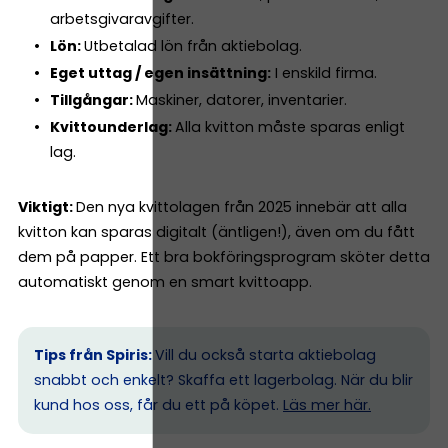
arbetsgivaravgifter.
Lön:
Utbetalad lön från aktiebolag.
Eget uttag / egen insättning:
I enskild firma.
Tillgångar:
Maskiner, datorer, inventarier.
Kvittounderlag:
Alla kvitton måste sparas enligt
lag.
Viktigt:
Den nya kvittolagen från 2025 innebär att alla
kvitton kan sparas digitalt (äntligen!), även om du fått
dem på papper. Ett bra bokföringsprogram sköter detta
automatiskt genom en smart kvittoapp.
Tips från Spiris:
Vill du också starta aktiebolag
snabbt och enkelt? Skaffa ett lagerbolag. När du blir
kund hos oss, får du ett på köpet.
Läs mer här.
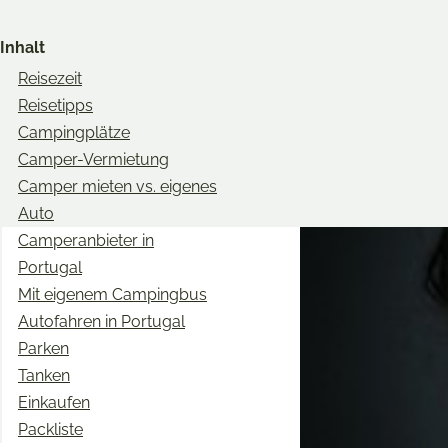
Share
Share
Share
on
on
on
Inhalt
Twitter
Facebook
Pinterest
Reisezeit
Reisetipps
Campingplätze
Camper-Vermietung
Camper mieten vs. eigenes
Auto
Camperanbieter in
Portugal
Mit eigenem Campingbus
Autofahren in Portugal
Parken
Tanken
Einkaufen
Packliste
--
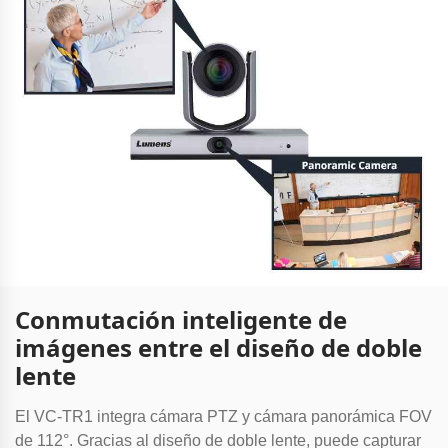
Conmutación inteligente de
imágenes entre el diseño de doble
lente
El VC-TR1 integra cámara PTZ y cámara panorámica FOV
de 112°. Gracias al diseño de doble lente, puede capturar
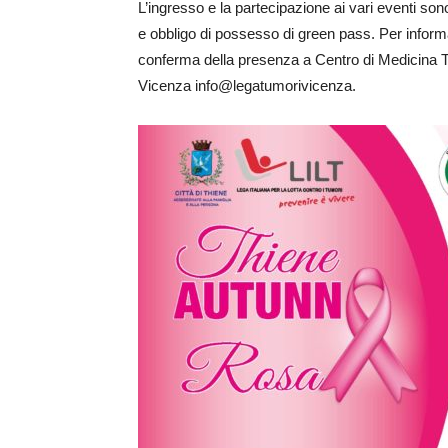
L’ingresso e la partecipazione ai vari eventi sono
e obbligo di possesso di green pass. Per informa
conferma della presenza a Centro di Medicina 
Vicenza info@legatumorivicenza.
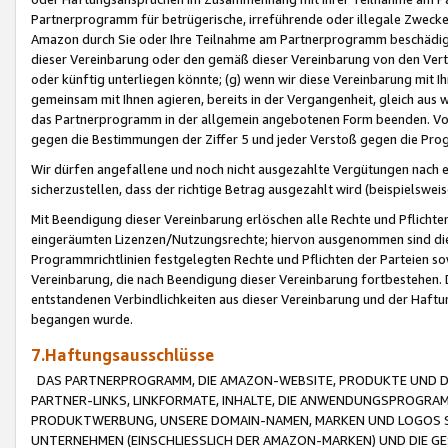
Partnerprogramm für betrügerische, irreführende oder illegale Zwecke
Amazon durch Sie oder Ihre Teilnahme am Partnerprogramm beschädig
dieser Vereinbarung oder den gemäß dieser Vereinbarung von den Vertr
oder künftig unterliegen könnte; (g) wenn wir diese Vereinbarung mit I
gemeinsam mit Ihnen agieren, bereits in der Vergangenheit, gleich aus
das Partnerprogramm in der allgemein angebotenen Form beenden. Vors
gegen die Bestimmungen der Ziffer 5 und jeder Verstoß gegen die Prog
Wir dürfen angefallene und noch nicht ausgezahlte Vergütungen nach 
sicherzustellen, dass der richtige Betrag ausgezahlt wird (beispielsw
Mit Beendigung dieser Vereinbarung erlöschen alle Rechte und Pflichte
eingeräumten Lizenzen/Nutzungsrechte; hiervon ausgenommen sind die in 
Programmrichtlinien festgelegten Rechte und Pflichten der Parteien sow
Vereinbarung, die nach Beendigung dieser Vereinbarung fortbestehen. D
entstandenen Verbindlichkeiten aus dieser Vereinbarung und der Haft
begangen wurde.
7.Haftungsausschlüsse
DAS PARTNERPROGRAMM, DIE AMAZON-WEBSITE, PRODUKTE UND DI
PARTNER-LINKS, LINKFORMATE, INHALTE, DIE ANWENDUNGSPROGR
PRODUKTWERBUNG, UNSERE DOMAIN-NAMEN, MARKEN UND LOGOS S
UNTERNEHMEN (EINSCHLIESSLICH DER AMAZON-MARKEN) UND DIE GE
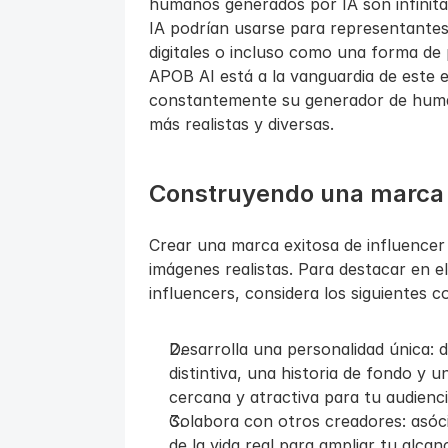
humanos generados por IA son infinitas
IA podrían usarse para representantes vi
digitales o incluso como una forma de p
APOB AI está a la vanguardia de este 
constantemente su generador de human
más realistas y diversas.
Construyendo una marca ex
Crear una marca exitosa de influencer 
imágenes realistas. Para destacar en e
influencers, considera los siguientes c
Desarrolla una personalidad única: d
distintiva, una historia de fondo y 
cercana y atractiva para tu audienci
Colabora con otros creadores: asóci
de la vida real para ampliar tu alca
==
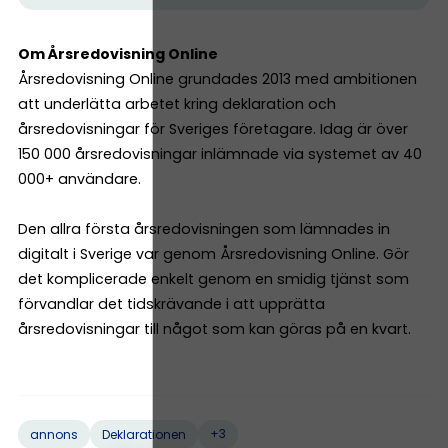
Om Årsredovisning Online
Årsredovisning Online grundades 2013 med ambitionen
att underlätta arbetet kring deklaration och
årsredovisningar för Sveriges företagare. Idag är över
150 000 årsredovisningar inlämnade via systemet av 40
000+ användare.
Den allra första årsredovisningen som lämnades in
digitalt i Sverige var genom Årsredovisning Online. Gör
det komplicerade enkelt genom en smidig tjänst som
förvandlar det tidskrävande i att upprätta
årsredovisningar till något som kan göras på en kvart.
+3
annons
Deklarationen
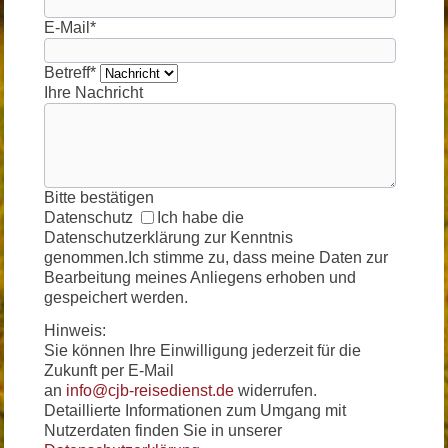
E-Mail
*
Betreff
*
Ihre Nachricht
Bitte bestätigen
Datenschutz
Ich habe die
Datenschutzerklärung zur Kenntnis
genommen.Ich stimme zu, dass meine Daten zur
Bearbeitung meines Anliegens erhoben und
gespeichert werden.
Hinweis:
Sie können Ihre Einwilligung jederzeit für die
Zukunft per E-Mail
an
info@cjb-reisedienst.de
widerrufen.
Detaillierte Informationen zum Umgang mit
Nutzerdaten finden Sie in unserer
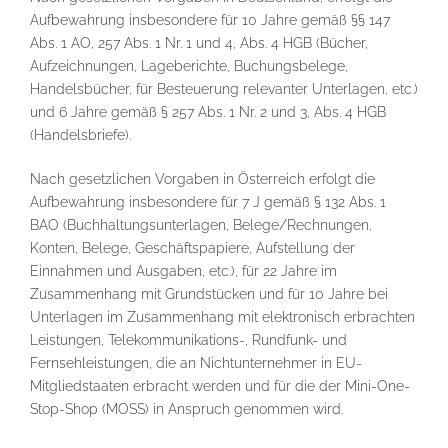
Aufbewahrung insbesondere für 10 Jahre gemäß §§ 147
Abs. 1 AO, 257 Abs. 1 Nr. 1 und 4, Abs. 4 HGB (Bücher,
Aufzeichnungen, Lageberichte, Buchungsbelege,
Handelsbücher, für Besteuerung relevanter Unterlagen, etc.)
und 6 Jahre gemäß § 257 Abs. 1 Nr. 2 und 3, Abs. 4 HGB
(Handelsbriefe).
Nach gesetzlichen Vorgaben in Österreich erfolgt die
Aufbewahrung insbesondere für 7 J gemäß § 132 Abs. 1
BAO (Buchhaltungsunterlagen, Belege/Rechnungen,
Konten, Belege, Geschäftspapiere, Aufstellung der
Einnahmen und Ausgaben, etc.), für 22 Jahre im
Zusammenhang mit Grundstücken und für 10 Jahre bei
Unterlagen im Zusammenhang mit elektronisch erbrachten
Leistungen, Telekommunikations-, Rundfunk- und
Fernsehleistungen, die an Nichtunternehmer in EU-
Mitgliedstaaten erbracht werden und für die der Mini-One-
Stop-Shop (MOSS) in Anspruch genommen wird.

=== ASSIGNMENT ===
Retype only the stretch of lines above starting at the one with "arbetsgivaravgifter." and stopping at the one with "dem på papper.", exactly as written, with both kept.

=== EXERCISE RESPONSE ===
arbetsgivaravgifter.
Lön:
Utbetalad lön från aktiebolag.
Eget uttag / egen insättning:
I enskild firma.
Tillgångar:
Maskiner, datorer, inventarier.
Kvittounderlag:
Alla kvitton måste sparas enligt
lag.
Viktigt:
Den nya kvittolagen från 2025 innebär att alla
kvitton kan sparas digitalt (äntligen!), även om du fått
dem på papper. Ett bra bokföringsprogram sköter detta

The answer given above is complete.